На правах старшего мужа он иногда перечил жене, вставляя своё мнение; младшие за это получили бы, самое меньшее, подзатыльник, а Дуннгару сходило с рук и не такое. К нему знахарка прислушивалась, звала его «отец» и относилась дружески. Сейчас она ему лишь бросила мрачно и досадливо:

– Цыц. – И, заметив на лестнице Рамут, вздохнула: – Ты уж не обижайся на матушку, родная... Не хотела она тебя будить. Прощаться – дело тягостное.

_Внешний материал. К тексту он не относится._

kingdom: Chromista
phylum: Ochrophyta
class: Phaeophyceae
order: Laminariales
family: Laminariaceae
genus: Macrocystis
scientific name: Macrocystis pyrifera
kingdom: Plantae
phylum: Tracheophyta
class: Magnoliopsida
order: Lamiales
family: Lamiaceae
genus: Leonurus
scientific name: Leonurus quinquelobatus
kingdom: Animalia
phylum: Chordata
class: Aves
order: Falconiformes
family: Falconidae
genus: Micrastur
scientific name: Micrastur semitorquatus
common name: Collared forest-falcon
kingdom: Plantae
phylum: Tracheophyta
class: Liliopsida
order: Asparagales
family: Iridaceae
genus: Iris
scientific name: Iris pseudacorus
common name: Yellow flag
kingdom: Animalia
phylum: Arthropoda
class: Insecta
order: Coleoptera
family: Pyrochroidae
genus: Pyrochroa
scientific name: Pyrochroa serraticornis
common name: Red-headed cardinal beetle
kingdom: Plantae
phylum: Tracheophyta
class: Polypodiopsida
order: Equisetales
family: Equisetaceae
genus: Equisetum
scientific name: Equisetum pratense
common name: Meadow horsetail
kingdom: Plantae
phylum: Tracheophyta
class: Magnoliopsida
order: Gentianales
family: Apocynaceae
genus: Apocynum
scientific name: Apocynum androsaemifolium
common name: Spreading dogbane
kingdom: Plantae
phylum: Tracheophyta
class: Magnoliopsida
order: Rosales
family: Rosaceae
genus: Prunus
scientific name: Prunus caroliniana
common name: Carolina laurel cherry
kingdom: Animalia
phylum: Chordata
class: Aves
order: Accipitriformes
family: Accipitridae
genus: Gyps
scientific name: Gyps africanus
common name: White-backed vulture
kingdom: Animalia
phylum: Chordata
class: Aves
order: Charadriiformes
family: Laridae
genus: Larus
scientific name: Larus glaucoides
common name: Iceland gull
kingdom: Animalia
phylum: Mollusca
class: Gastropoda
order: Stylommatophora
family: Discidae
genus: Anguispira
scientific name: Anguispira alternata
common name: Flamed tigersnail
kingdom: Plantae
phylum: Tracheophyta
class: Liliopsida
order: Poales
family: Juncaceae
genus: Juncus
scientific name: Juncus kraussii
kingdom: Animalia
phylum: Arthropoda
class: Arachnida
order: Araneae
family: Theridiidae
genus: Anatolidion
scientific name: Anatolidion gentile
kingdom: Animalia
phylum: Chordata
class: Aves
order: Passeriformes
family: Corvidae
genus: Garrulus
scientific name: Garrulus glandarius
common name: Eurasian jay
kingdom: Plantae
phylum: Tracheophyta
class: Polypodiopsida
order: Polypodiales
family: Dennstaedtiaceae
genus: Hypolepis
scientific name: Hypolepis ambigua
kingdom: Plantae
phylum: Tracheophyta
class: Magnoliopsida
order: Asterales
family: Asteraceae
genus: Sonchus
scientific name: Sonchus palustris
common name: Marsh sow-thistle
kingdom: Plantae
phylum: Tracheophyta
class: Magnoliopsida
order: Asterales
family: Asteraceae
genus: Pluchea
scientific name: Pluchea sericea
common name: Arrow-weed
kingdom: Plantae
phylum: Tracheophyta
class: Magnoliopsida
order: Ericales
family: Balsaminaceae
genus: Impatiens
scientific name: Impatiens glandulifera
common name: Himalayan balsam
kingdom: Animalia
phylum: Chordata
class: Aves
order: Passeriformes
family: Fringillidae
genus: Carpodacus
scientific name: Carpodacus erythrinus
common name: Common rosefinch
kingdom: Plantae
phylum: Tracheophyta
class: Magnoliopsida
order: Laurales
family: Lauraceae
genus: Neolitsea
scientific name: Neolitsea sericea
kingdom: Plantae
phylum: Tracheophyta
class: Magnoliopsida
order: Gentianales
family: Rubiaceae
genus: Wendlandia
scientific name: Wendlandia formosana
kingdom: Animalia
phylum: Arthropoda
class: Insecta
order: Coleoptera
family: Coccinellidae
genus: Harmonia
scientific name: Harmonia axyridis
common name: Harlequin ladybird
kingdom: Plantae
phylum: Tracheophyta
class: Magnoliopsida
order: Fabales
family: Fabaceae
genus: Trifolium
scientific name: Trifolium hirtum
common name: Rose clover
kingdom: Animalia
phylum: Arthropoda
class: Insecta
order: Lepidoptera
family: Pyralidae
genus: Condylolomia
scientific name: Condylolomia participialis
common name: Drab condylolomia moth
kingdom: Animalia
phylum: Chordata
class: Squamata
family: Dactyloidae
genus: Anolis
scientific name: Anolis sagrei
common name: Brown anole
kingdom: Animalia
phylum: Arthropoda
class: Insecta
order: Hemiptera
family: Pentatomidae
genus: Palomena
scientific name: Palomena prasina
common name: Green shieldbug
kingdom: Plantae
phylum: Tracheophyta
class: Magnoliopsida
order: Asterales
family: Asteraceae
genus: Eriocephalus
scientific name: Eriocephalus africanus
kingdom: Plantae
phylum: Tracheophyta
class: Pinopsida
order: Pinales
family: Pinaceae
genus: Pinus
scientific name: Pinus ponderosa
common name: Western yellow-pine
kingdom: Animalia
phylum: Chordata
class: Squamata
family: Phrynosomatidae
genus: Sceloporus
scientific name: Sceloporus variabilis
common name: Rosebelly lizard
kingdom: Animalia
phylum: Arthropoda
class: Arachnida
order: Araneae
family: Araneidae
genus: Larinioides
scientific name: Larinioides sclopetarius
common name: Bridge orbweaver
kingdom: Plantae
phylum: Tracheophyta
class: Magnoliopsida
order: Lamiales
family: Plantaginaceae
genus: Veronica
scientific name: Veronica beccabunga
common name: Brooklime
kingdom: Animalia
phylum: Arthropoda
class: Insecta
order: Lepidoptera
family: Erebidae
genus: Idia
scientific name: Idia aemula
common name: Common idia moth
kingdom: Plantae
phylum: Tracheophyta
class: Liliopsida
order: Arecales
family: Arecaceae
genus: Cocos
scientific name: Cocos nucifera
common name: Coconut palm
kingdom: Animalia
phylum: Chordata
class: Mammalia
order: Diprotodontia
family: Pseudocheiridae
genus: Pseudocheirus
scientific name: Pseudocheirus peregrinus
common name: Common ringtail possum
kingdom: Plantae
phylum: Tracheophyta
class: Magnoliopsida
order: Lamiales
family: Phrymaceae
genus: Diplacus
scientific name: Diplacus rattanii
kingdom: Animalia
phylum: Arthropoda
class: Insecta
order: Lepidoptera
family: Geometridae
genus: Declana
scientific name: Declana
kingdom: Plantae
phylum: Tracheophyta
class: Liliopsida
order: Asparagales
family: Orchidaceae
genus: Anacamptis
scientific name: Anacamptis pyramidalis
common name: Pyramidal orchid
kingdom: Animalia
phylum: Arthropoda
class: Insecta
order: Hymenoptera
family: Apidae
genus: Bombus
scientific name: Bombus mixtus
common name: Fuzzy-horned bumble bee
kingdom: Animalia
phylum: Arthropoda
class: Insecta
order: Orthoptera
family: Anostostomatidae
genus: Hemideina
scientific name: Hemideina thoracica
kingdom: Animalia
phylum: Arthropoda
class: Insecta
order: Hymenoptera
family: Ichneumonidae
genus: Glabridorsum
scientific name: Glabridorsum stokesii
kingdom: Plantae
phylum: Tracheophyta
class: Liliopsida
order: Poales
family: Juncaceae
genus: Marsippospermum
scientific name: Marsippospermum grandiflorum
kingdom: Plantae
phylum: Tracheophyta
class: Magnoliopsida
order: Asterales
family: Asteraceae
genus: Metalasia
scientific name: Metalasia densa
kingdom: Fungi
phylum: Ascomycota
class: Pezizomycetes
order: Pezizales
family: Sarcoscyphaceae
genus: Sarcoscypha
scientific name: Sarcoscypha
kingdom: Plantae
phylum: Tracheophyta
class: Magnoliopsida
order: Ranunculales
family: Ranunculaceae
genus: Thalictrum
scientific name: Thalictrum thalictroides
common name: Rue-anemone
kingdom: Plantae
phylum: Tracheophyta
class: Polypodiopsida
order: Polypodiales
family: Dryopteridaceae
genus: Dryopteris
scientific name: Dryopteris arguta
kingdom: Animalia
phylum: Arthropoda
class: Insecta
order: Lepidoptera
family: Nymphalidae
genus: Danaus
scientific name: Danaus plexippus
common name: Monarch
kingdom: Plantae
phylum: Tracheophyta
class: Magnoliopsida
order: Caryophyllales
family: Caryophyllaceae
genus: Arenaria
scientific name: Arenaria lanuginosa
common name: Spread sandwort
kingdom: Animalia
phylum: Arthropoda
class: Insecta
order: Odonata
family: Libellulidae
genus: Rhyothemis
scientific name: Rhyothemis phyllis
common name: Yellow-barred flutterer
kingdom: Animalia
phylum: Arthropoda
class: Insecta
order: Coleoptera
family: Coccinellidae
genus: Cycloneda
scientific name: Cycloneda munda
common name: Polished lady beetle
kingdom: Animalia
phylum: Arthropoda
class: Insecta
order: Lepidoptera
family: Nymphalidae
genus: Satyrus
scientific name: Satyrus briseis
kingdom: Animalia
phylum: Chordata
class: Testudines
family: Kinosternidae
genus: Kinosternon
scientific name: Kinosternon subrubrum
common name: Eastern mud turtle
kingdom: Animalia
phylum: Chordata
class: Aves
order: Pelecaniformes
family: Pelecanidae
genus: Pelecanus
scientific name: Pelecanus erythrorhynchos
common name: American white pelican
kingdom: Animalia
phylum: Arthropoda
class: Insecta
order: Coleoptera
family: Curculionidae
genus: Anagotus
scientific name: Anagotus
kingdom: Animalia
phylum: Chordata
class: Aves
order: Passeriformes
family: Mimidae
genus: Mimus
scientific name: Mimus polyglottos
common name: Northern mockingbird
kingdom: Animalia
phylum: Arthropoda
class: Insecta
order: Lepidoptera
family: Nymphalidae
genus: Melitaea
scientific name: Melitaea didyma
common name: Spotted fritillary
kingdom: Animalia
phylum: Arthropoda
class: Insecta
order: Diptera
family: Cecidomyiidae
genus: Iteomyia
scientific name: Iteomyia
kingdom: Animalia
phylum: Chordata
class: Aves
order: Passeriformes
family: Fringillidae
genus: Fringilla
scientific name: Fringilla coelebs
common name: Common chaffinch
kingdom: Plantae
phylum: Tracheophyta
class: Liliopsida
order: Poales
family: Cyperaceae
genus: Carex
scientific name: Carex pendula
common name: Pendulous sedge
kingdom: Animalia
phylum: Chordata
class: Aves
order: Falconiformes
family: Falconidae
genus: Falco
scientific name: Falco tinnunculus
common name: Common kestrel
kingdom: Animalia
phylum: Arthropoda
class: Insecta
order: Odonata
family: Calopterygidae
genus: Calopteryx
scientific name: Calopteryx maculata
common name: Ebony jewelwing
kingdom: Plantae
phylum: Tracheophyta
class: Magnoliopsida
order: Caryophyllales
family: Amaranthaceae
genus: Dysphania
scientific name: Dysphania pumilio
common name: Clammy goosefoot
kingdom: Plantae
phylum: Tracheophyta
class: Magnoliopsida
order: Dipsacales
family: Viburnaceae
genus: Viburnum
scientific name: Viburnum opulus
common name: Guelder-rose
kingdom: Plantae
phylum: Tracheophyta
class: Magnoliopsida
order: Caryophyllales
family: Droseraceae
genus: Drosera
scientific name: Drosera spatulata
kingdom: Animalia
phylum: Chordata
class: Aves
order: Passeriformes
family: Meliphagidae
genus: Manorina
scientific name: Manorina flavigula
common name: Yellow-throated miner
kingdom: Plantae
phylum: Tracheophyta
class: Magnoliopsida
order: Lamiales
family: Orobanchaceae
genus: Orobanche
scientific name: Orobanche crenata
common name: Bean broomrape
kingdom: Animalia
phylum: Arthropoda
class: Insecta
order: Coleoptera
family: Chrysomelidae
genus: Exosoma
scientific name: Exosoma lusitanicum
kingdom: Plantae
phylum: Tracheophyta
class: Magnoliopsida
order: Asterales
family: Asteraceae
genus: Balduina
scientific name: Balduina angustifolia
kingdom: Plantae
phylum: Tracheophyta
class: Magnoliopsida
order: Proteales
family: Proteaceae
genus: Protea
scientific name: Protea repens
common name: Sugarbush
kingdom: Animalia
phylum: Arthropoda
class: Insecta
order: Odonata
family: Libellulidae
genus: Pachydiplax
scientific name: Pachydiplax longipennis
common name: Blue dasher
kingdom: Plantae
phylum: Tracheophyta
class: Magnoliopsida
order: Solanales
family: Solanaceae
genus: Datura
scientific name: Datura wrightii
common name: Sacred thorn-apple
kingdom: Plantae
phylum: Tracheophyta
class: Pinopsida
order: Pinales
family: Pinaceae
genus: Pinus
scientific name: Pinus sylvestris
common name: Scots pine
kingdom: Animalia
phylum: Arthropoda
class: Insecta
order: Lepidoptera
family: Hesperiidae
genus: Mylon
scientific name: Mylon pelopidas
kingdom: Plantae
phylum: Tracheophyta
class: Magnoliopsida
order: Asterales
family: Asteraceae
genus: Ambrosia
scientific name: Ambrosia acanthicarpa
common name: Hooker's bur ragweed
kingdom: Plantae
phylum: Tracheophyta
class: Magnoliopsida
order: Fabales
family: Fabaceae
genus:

– Не надо оправданий, тёть Беня, – сказала Северга, вскидывая и поворачивая голову в сторону девочки.

В комнатах было тепло, но на лестнице всегда почему-то гуляли сквозняки. Рамут трясло – то ли от зябкого веяния в спину, то ли от выдирающей нутро когтями тоски. Могучими лапами драмаука стискивало грудь эхо слов: «...тем меньше будет боли, когда вам принесут весть о том, что я убита...» «Убита» тупым ножом втыкалось под сердце.

– Ну, что ж вы обе столбами-то встали, а?! – воскликнула Бенеда. Не утерпев, она схватила Рамут, поднесла к Северге и всунула ей на руки. – На! Пока не поцелуешь её, не отпущу! Даже не надейся.

Матушка не спешила выполнять её пожелание-приказ, просто смотрела на Рамут – как всегда, неулыбчиво и испытующе. Прижатая к её груди, девочка до душевной крови, до нервного изнеможения насаживала себя на стальной штырь взгляда. Она отбрасывала все свои «боюсь» и «не могу выносить», ведь это мог быть последний раз, когда она видела эти глаза – страшные, но родные. Так уж выходило, что других у неё не было. Дрожь усиливалась, тряслись теперь даже губы, и ими Рамут неловко ткнулась в прохладную щёку матушки.